Hepatocellular carcinoma is the fifth most common cancer worldwide. The treatment of HCC in patients with chronic liver disease is a major challenge. Although there is a certain agreement about avoiding surgery in patients with more advanced chronic liver disease, which treatment has to be offered to patients with a relatively preserved liver function is still a matter for debate [7]. However, only selected patients are suitable for surgical resection because of advanced tumors, major vascular invasion, multifocal tumors, poor hepatic reserve or extra hepatic disease. With the intention of avoiding the risk of hepatic failure that can follow hepatic resection in such patients, percutaneous ablative treatments have been proposed, of which radiofrequency ablation is progressively gaining consensus due to the efficacy, tolerability and low-risk of procedure [8] Therefore, the need of alternative treatments of HCC local ablative therapies including percutaneous ethanol injection, acetic acid injection, cryotherapy, microwave coagulation, laser and radiofrequency ablation, have been investigated. Currently, the last has been most enthusiastically utilized. Rossi et al [9] the first described RFA of human liver tumors in a large study in the early 1990s. While the earliest recorded use of heat to treat tumors dates back to Egyptian and early Greek medical descriptions [10]. Bleeding, liver abscesses and colonic perforation were the most frequently reported complications, and less-frequent complications were bilomas, biliary strictures and haemothorax [11]. Laparoscopic radiofrequency ablation was able to avoid two of the most frequently complication, bleeding, which could be controlled under supervision during laparoscopic technique as well as colonic perforation by different ways of protection as mention before. Haemothorax is one of less frequent complication could be avoided in laparoscopic radiofrequency ablation by using a technique of creation ascites as described in this series. However, the other complications were not detected in this series during follow up period.

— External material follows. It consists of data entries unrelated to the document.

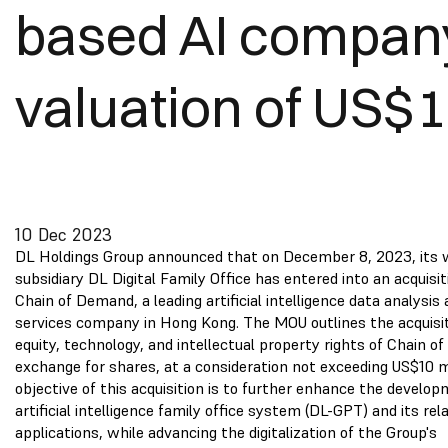
based AI compan
valuation of US$
10 Dec 2023
DL Holdings Group announced that on December 8, 2023, its
subsidiary DL Digital Family Office has entered into an acquis
Chain of Demand, a leading artificial intelligence data analysis 
services company in Hong Kong. The MOU outlines the acquisiti
equity, technology, and intellectual property rights of Chain o
exchange for shares, at a consideration not exceeding US$10 mi
objective of this acquisition is to further enhance the develo
artificial intelligence family office system (DL-GPT) and its rel
applications, while advancing the digitalization of the Group's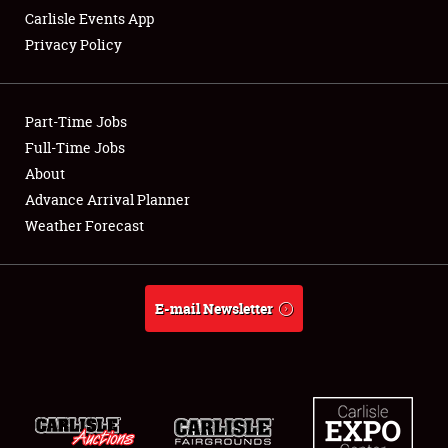
Carlisle Events App
Privacy Policy
Showfield
Part-Time Jobs
Club Relations
Full-Time Jobs
About
Full-Time Jobs
Advance Arrival Planner
About
Weather Forecast
Weather Forecast
E-mail Newsletter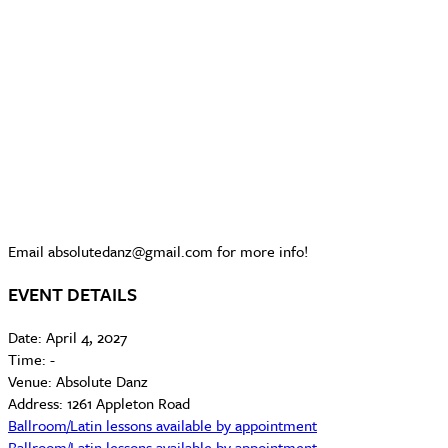
Email absolutedanz@gmail.com for more info!
EVENT DETAILS
Date:
April 4, 2027
Time:
-
Venue:
Absolute Danz
Address:
1261 Appleton Road
Ballroom/Latin lessons available by appointment
Ballroom/Latin lessons available by appointment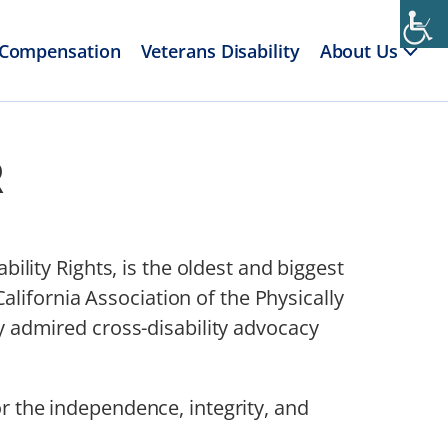
 Compensation
Veterans Disability
About Us
R
ability Rights, is the oldest and biggest
lifornia Association of the Physically
admired cross-disability advocacy
or the independence, integrity, and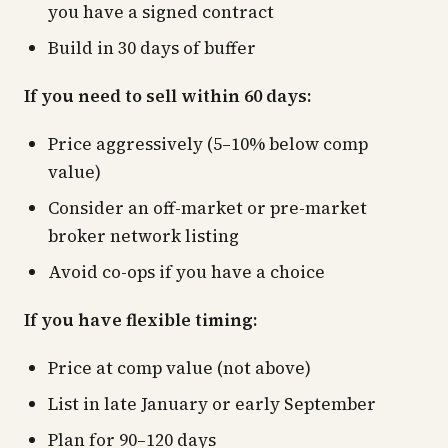
you have a signed contract
Build in 30 days of buffer
If you need to sell within 60 days:
Price aggressively (5–10% below comp
value)
Consider an off-market or pre-market
broker network listing
Avoid co-ops if you have a choice
If you have flexible timing:
Price at comp value (not above)
List in late January or early September
Plan for 90–120 days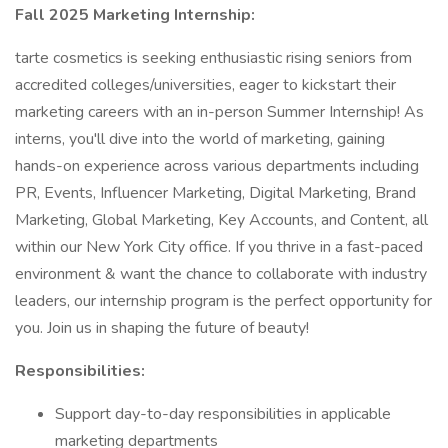
Fall 2025 Marketing Internship:
tarte cosmetics is seeking enthusiastic rising seniors from
accredited colleges/universities, eager to kickstart their
marketing careers with an in-person Summer Internship! As
interns, you'll dive into the world of marketing, gaining
hands-on experience across various departments including
PR, Events, Influencer Marketing, Digital Marketing, Brand
Marketing, Global Marketing, Key Accounts, and Content, all
within our New York City office. If you thrive in a fast-paced
environment & want the chance to collaborate with industry
leaders, our internship program is the perfect opportunity for
you. Join us in shaping the future of beauty!
Responsibilities:
Support day-to-day responsibilities in applicable
marketing departments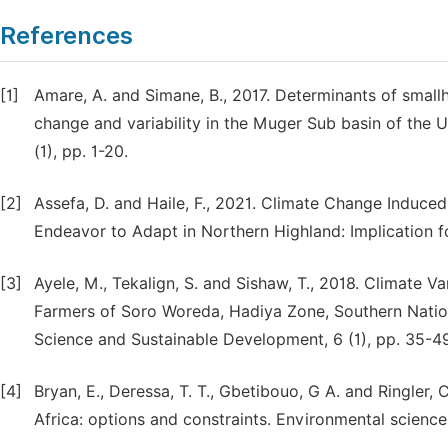
References
[1]
Amare, A. and Simane, B., 2017. Determinants of small
change and variability in the Muger Sub basin of the Up
(1), pp. 1-20.
[2]
Assefa, D. and Haile, F., 2021. Climate Change Induce
Endeavor to Adapt in Northern Highland: Implication 
[3]
Ayele, M., Tekalign, S. and Sishaw, T., 2018. Climate 
Farmers of Soro Woreda, Hadiya Zone, Southern Nations’
Science and Sustainable Development, 6 (1), pp. 35-4
[4]
Bryan, E., Deressa, T. T., Gbetibouo, G A. and Ringler,
Africa: options and constraints. Environmental science 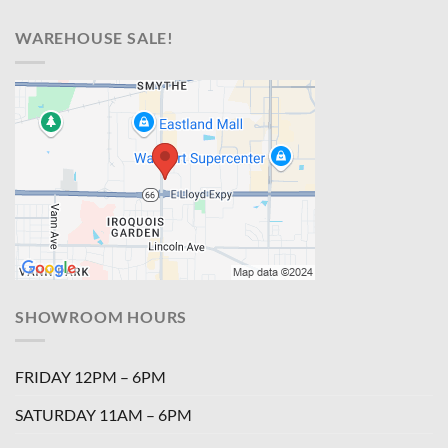
WAREHOUSE SALE!
SHOWROOM HOURS
FRIDAY 12PM – 6PM
SATURDAY 11AM – 6PM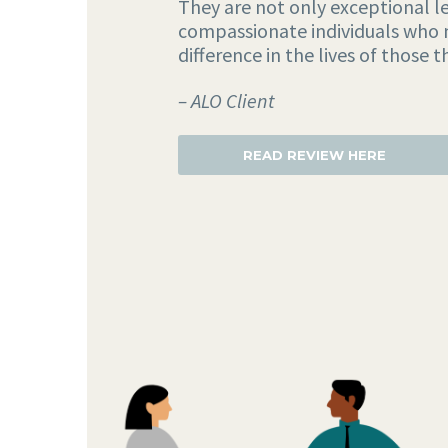
They are not only exceptional le
compassionate individuals who 
difference in the lives of those t
– ALO Client
READ REVIEW HERE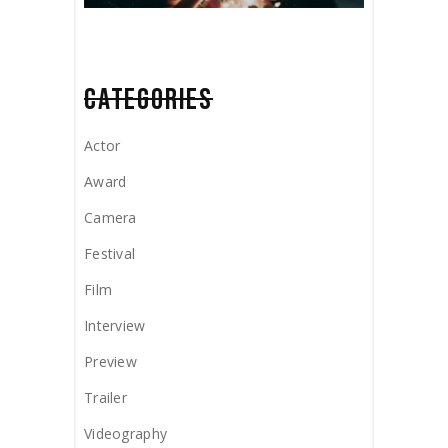
CATEGORIES
Actor
Award
Camera
Festival
Film
Interview
Preview
Trailer
Videography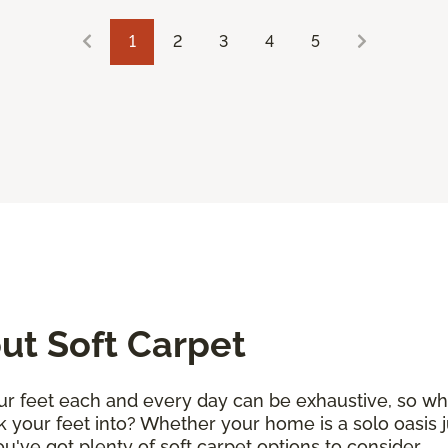
1
2
3
4
5
t Soft Carpet
r feet each and every day can be exhaustive, so why 
k your feet into? Whether your home is a solo oasis j
 you've got plenty of soft carpet options to consider.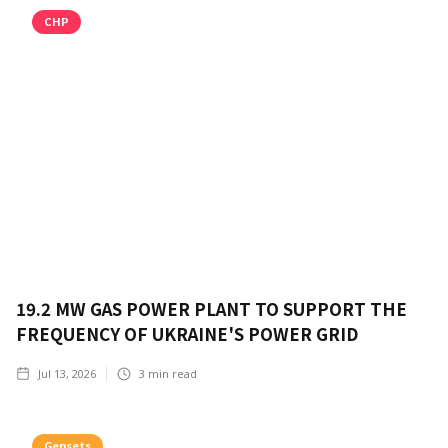
CHP
19.2 MW GAS POWER PLANT TO SUPPORT THE
FREQUENCY OF UKRAINE'S POWER GRID
Jul 13, 2026
3
min read
Gensets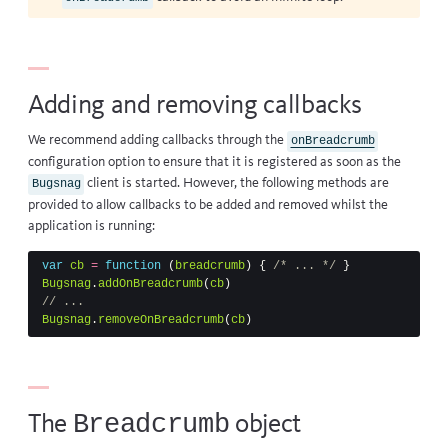
Adding and removing callbacks
We recommend adding callbacks through the
onBreadcrumb
configuration option to ensure that it is registered as soon as the
client is started. However, the following methods are
Bugsnag
provided to allow callbacks to be added and removed whilst the
application is running:
var
cb
=
function
(
breadcrumb
)
{
/* ... */
}
Bugsnag
.
addOnBreadcrumb
(
cb
)
// ...
Bugsnag
.
removeOnBreadcrumb
(
cb
)
Breadcrumb
The
object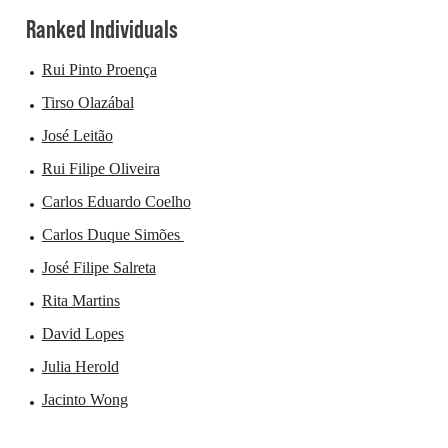
Ranked Individuals
Rui Pinto Proença
Tirso Olazábal
José Leitão
Rui Filipe Oliveira
Carlos Eduardo Coelho
Carlos Duque Simões
José Filipe Salreta
Rita Martins
David Lopes
Julia Herold
Jacinto Wong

A laparoscopic approach offers the advantages of laparoscopic ultrasonography, which provides better resolution of the number and location of liver tumors, and a survey of the peritoneal cavity to exclude the presence of extra-hepatic disease. The laparoscopic ultrasound permits more precise positioning of the radiofrequency needle multiple array near major blood vessels. In this series, we use a laparoscopic approach for patients according inclusion criteria. In our series, laparoscopic ultrasound was able to detect a new lesion in three patients which treated simultaneously. Laparoscopic RFA has been recommended to treat patients with an additional surgical problems such gall bladder stones. Six patients had laparoscopic cholecystectomy in additional to RFA. Ultimately, the best management of HCC would involve prevention of viral hepatitis, early detection and liver transplant. However, laparoscopic RFA is much less invasive, involves a short hospital stay, and an extremely low mortality associated with the procedure. We conclude that laparoscopic radiofrequency ablation of HCC is a safe, feasible treatment modality to achieve good tumor ablation with great accuracy under laparoscopic ultrasound guidance permitting to detect new lesion missed at preoperative imaging.